Damar baru saja menyelesaikan rapat internal pagi ini. Setelahnya ia berniat untuk pergi ke kampus.
Tapi saat hendak beranjak, sang asisten tiba-tiba bersuara. “Bapak sudah mau pergi?” tanyanya hati-hati.
“Ya.”
Sejenak sang asisten ragu untuk mengatakan, karena bosnya itu terlihat sedang tidak bagus moodnya.
“Ada yang mau kamu katakan?” Damar sepertinya paham, jika asistennya itu sedang ingin mengatakan sesuatu.
“Anu Pak, tadi … Ibu mengabari jika Bapak harus pulang sekarang,” ucap Aidan—asisten Damar.
Kening Damar berkerut. Kemudian pria itu melihat ponselnya, banyak sekali panggilan masuk dari ibunya.
Ia kembali menghela napas pelan. “Apa kamu tahu, beliau mau apa?” tanyanya pada sang asisten.
“Ini tentang Non—”
Belum sempat Aidan menjelaskan, ponsel bosnya itu sudah berdering.

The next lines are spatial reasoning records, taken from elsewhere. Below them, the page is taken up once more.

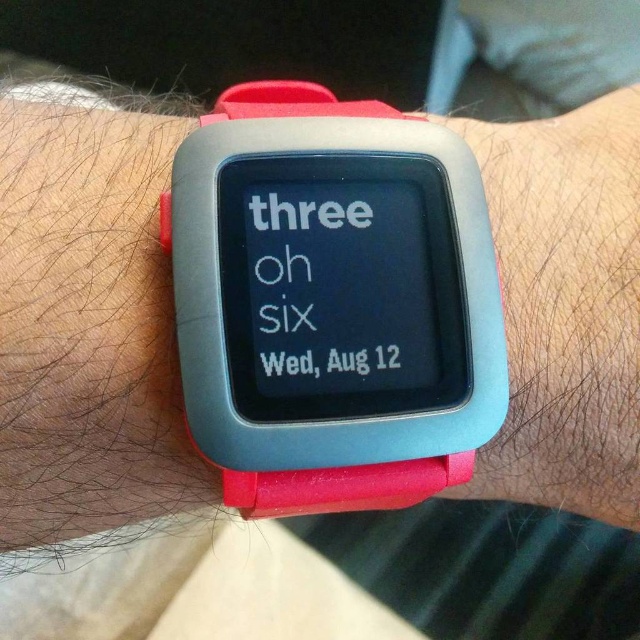
Which is below, rubber watch at center or rubber band at center?

rubber watch at center is below.

Can you confirm if rubber watch at center is taller than rubber band at center?

No.

Which is in front, point (19, 467) or point (540, 186)?

Positioned in front is point (19, 467).

Where is `rubber watch at center`? Image resolution: width=640 pixels, height=640 pixels. rubber watch at center is located at coordinates (88, 326).

Can you confirm if rubberized plastic watch at center is positioned below rubber band at center?

Yes, rubberized plastic watch at center is below rubber band at center.

Is rubberized plastic watch at center behind rubber band at center?

That is False.

Is point (237, 369) in front of point (627, 193)?

Yes, point (237, 369) is closer to viewer.

At what (x,y) coordinates should I click in order to perform the action: click on rubberized plastic watch at center. Please return your answer as a coordinate pair (x, y). The width and height of the screenshot is (640, 640). Looking at the image, I should click on (332, 301).

Is rubberized plastic watch at center positioned behind rubber watch at center?

No, rubberized plastic watch at center is closer to the viewer.

The height and width of the screenshot is (640, 640). Find the location of `rubberized plastic watch at center`. rubberized plastic watch at center is located at coordinates (332, 301).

“Ya, Bu. Ada masalah?” tanya Damar.
“Lebih baik kamu cepat pulang sekarang, Damar. Anakmu demam!”
“Ya, aku segera pulang.”
Damar langsung menatap sang asisten. “Kamu pastikan pekerjaan mereka selesai hari ini. Aku tunggu laporan kamu nanti malam.”
“B-baik Pak!”
Damar langsung berderap cepat, meninggalkan kantornya. Pikirannya sudah sangat kacau, dan ia teringat hari ini harus mengisi dua kelas di kampus tempatnya mengajar.
Pria itu mendesah pelan, lalu kembali meraih ponselnya. Ia mengirimkan pesan grup kepada mahasiswanya.
Menghela napas berat, Damar kembali melajukan mobilnya. Hari ini benar-benar terasa lelah untuknya.
Dan setelah dua puluh menit berkendara, sedan mewah milik Damar memasuki pelataran rumah orang tuanya.
Pria itu memberikan kunci mobilnya pada salah satu pelayan yang bertugas membuka pintu gerbang.
“Aden sudah ditunggu sama Ibu di dalam,” ucap pria paruh baya yang berjaga di depan pintu.
Damar mengangguk kecil, lalu langkahnya kembali bergerak membawanya menuju pintu utama rumah mewah itu.
Pandangannya menyapu ke penjuru ruangan. Ia menatap anak tangga, kemudian langsung menuju ke kamar putrinya.
Begitu tiba di kamar putrinya, pria itu langsung membuka pintu. Tatapannya langsung tertuju kepada gadis kecil yang sedang terbaring, dengan plester penurun panas di dahinya.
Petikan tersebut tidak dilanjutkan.